KUTIPAN DOKUMEN =
Pekarangan dipilih sebagai tempat pengembangan model integrasi ini karena
merupakan lahan yang bersifat multifungsi, diantaranya adalah pekarangan dapat
digunakan sebagai tempat budidaya tanaman, hewan dan ikan dengan input yang
rendah dan dapat dipraktekkan secara berkelanjutan. Model integrasi di
pekarangan ini bisa menjadi salah satu alternatif untuk pengembangan sistem
pertanian terpadu di Indonesia dalam upaya menuju kemandirian dan kedaulatan
pangan serta pembangunan pertanian berkelanjutan.
B. Model Integrasi
Ayam-Ikan Gurami-Pepaya-Sayur di Pekarangan
Gambar
1 di bawah ini menunjukkan suatu
model integrasi untuk pertanian berkelanjutan dengan memadukan tanaman, hewan
ternak dan ikan dalam satu agroekosistem pekarangan. Dari gambar tersebut dapat
dilihat bahwa komoditi yang dipilih dalam model ini adalah ayam untuk hewan
ternaknya, gurami untuk jenis ikannya, serta pepaya, kangkung dan sawi untuk
tanamannya.

TUGAS 1 = Tentukan apakah setiap pernyataan berikut sesuai dengan kutipan tentang model integrasi di pekarangan di atas: (a) pekarangan dipilih karena merupakan lahan yang multifungsi; (b) ikan yang dipilih dalam model ini adalah lele; (c) satu-satunya tanaman dalam model ini adalah pepaya. Jawab ya atau tidak untuk masing-masing, disertai kutipan persis dari teks yang menjadi dasarnya.
TUGAS 2 = Tulislah lanjutan kutipan tentang model integrasi di pekarangan di atas, dimulai setelah kalimat terakhirnya.

MATERI YANG DISEDIAKAN =

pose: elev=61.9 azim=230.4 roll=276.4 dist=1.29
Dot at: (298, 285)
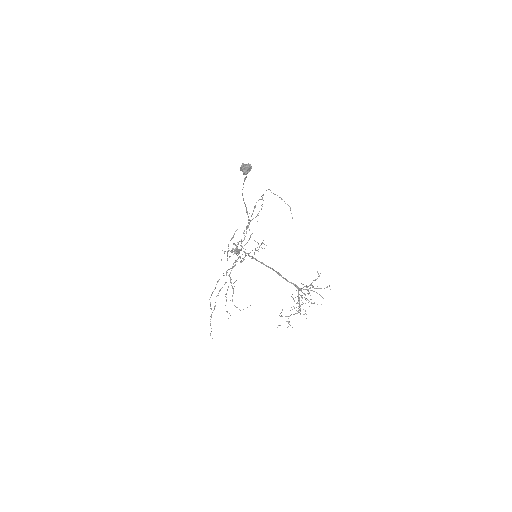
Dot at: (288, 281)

JAWABAN TERTULIS 1 =
(a) Ya: "merupakan lahan yang bersifat multifungsi".
(b) Tidak: "gurami untuk jenis ikannya".
(c) Tidak: "pepaya, kangkung dan sawi untuk tanamannya".

JAWABAN TERTULIS 2 =
Beberapa
alasan mendasar dalam memilih komoditas tersebut adalah: (1) masing-masing
komoditi yang dipilih sudah terbukti berhasil dibudidayakan di lahan sempit dan
terbatas seperti di pekarangan rumah; (2) memiliki kandungan nutrisi tinggi
untuk pemenuhan gizi masyarakat; (3) termasuk dalam komoditas pertanian
bernilai ekonomis penting; (4) pasarnya luas; serta (5) mudah dalam
pemeliharaan/budidayanya. Pengintegrasian komoditi-komoditi ini dalam
suatu agroekosistem pekarangan akan berdampak signifikan dalam mengurangi biaya
yang diperlukan untuk input seperti pupuk dan pakan, meningkatkan pendapatan,
serta lebih ramah lingkungan karena menerapkan sistem pertanian organik dan zero
waste.
Gambar 1.
Integrasi Ayam-Ikan-Gurami-Pepaya-Sayur
Ayam
dapat dipilih dari dua jenis, yaitu ayam kampung atau ayam broiler. Masa panen
ayam kampung petelur ± 6 bulan, sedangkan ayam kampung pedaging lebih cepat
yaitu usia 7 minggu. Untuk ayam broiler sudah bisa dipanen pada usia 40 hari
atau 60 hari. Cepat atau lambatnya masa panen tergantung juga pada proses
perawatan dan pemberian pakan yang teratur. Jumlah ayam yang akan diternakkan
tergantung pada ukuran kandang yang akan dibuat, dimana ukuran kandangnya dapat
menyesuaikan dengan ketersediaan lahan pekarangan.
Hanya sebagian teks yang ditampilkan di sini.